Histopathological analysis. The mass showed proliferation of microvacuolated eosinophilic cells containing nonatypical cells. These cells were dispersed among mature adipocytes that contained a single cytoplasmic vacuole which displaced the barely visible nucleus to the cell periphery.
Discussion
Hibernoma is a rare, benign, soft tissue tumor arising from brown fat tissue which was first described in 1906 by Merkel, who named it ‘pseudolipoma’ [6]. The name ‘hibernoma’ was coined by Gery in 1914, because of the similarity of the tumor to the brown fat found in hibernating animals [7]. The incidence of hibernoma is low, but slightly higher in men; it usually develops between the ages of 20 and 40 years. The most common location of hibernoma is the thigh, followed by the shoulder, back, head and neck, mediastinum, and retroperitoneum [8]. In humans, brown fat tissue is normally present in the fetus, where it is distributed in the neck, axillae, and subpleural regions. Brown fat deposition gradually decreases as the fetus develops. In adults, brown fat is confined to the more central body parts such as the posterior cervical and intercostal areas [9]. A previous study reported that 3.7% of their patients had increased 18F-FDG uptake in areas consisting of brown fat tissue, with SUVmax values of 1.9–20 [5].

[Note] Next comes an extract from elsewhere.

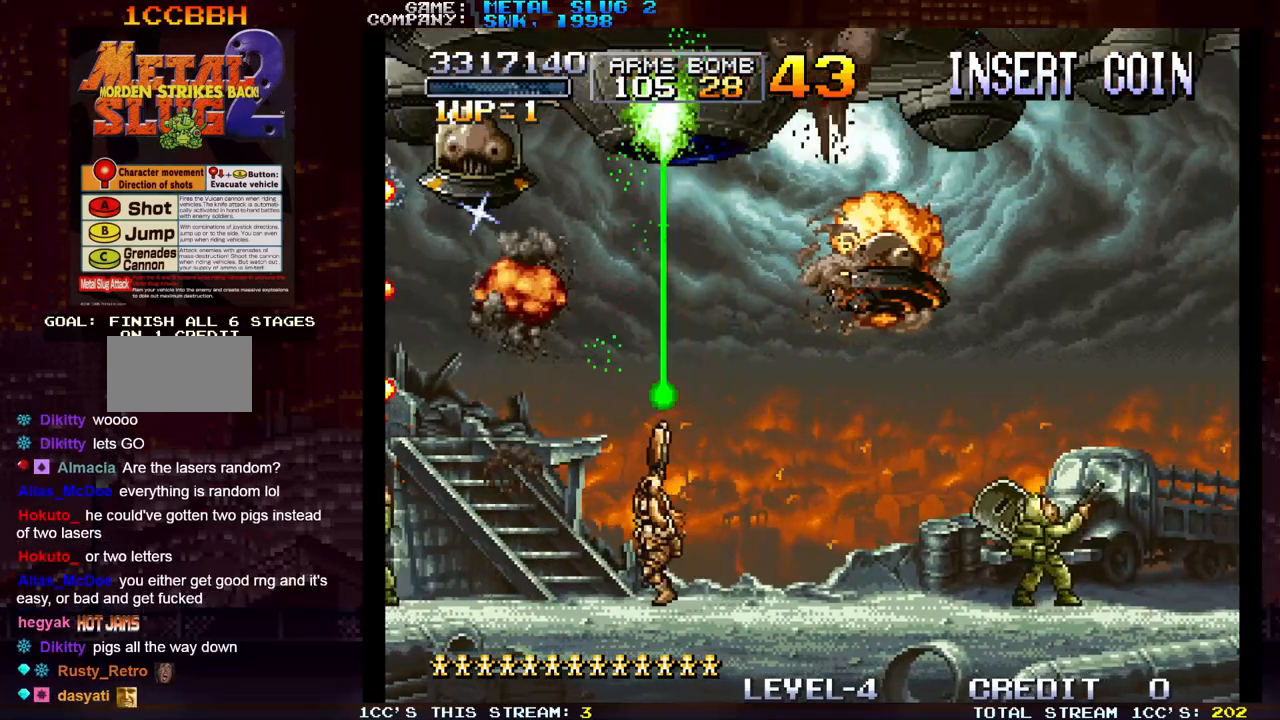
{"buttons": ["SQUARE"], "left_stick": "up-right", "events": [[67, "SQUARE", "up"], [133, "SQUARE", "down"], [250, "SQUARE", "up"], [333, "SQUARE", "down"], [367, "left_stick", "up-right"], [433, "SQUARE", "up"], [500, "SQUARE", "down"]]}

Clinically, hibernomas present as slow-growing, painless, soft-tissue masses. Often, the only clinical manifestations are the result of compression of nearby structures. When typical imaging characteristics are recognized on CT or MRI, hibernoma may sometimes be diagnosed preoperatively. On CT, hibernomas appear slightly hyperdense, because of the subcutaneous fat with attenuation values that are intermediate between those of fat and skeletal muscle [10]. MRI can accurately reveal the size, location, and extent of the mass. On MRI, hibernoma is described as a hyperintense and well-defined mass on both T1- and T2-weighted images. In most cases, hibernomas typically show decreased signal intensity relative to subcutaneous fat on T1-weighted images [3, 8, 10]; therefore, the mass is difficult to distinguish from simple lipoma or well-differentiated liposarcoma. In contrast, PET is useful for differentiating hibernoma from other lipogenic lesions, because of the intense 18F-FDG uptake by brown fat. Hoshi et al. [11] reported that well-differentiated liposarcomas demonstrated an SUVmax of <2.0, whereas the SUVmax of hibernomas has been reported to be ≥4.2, with the median SUVmax being as high as 27.8. In agreement with these previous reports [3, 8, 10, 11], the hibernoma in the present case displayed a uniform accumulation of 18F-FDG on PET imaging.
Conclusion
The hibernoma in our case showed strong uniform accumulation of 18F-FDG on PET, suggesting that 18F-FDG-PET would be a useful modality for the differential diagnosis of hibernoma versus other lipogenic tumors.
Statement of Ethics
Written informed consent was obtained from the patient for publication of this case report and the accompanying images. A copy of the written consent form is available for review by the Editor-in-Chief of this journal.
Disclosure Statement
The authors declare that they have no competing interests.